Der Handelstag an den Edelmetallmärkten war von einer gemischten Dynamik geprägt, wobei Gold bei rund 4408,70 USD/oz verharrte, während Silber und Platin bemerkenswerte Gewinne verzeichneten. Die Sitzung wurde von der anhaltenden geopolitischen Unsicherheit im Nahen Osten beeinflusst, insbesondere von Gesprächen über den Krieg im Iran und von Erklärungen, die auf eine mögliche Verbesserung der langfristigen Friedensaussichten in der Region hindeuten, so Analysten wie Jamie Dimon von JPMorgan Chase. Die Intraday-Volatilität blieb jedoch bestehen und spiegelte die Vorsicht der Anleger angesichts widersprüchlicher Signale aus den USA und dem Iran bezüglich der Verhandlungen wider.
Silber (XAG) schloss mit einem Plus von 0,85 % bei 69,94 USD/oz, und Platin (XPT) verzeichnete einen noch deutlicheren Anstieg von 1,57 % auf 1893,00 USD/oz. Diese Bewegungen deuten auf eine erneute Nachfrage nach industriellen und absichernden Vermögenswerten außerhalb von Gold hin, möglicherweise angetrieben durch Erwartungen hinsichtlich der zukünftigen Nachfrage oder des Angebots.

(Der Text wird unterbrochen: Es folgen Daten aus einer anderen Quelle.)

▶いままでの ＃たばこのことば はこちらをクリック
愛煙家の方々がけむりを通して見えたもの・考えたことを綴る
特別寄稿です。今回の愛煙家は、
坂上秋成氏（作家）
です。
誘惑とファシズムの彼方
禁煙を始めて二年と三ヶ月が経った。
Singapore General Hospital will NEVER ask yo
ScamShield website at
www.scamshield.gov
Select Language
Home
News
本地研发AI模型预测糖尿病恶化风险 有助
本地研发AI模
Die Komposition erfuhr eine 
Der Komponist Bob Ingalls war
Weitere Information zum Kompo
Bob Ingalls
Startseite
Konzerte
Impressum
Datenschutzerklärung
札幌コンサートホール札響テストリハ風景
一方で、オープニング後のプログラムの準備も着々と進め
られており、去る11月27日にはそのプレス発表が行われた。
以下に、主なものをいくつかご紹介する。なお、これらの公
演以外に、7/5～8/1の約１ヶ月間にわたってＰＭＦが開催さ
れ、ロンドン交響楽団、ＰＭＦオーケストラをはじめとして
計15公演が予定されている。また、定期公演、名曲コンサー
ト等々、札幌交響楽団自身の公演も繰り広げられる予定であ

Palladium (XPD) hingegen fiel um 0,69 % auf 1422,00 USD/oz, und Kupfer (HG) schloss leicht im Minus bei 5,47 USD/oz, was eine divergierende Entwicklung innerhalb des Metallkomplexes anzeigt.

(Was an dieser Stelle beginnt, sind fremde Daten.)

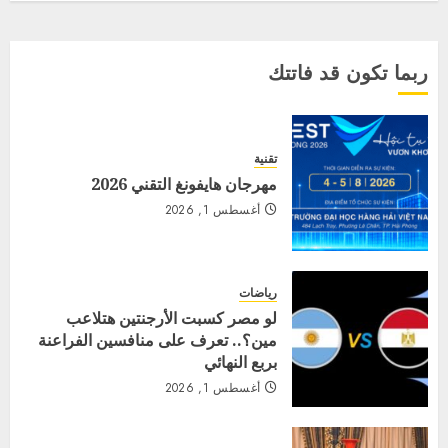
ربما تكون قد فاتتك
تقنية
مهرجان هايفونغ التقني 2026
أغسطس 1, 2026
رياضات
لو مصر كسبت الأرجنتين هتلاعب
مين؟.. تعرف على منافسين الفراعنة
بربع النهائي
أغسطس 1, 2026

Schlusskurse und Intraday-Veränderungen:
* **Gold (XAU):** 4408,70 USD/oz (+0,03 %)
* **Silber (XAG):** 69,94 USD/oz (+0,85 %)
* **Platin (XPT):** 1893,00 USD/oz (+1,57 %)

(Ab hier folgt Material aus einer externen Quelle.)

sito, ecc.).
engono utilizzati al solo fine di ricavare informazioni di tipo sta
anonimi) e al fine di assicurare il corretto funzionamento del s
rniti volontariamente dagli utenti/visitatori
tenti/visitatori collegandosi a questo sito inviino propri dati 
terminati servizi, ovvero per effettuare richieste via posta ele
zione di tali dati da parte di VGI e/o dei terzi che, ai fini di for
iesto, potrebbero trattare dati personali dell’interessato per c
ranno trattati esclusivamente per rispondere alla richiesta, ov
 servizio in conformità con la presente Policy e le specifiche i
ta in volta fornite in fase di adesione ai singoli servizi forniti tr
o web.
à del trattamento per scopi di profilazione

* **Palladium (XPD):** 1422,00 USD/oz (-0,69 %)
* **Kupfer (HG):** 5,47 USD/oz (-0,08 %)
Schlüsselfaktoren der Sitzung:
Die geopolitische Erzählung, die sich auf Fortschritte und Rückschläge bei den Friedensgesprächen zwischen den USA und dem Iran konzentrierte, blieb ein Unsicherheitsfaktor. Aussagen des ehemaligen Präsidenten Trump, der inmitten der Gespräche ein „Geschenk“ des Irans andeutete, standen im Gegensatz zur Ablehnung Teherans und führten zu Schwankungen bei sicheren Häfen wie Gold. Gleichzeitig fügen die Diskussionen über die Auswirkungen künstlicher Intelligenz auf den Arbeitsmarkt, mit Warnungen von Persönlichkeiten wie Jamie Dimon vor möglichen Arbeitsplatzverlusten, eine weitere Ebene makroökonomischer Komplexität hinzu. Die Nachricht über die Klage Minnesotas gegen US-Behörden wegen Zugang zu Beweismitteln in Todesfällen unterstreicht, obwohl nicht direkt mit Metallen verbunden, ein Klima rechtlicher und regulatorischer Spannungen.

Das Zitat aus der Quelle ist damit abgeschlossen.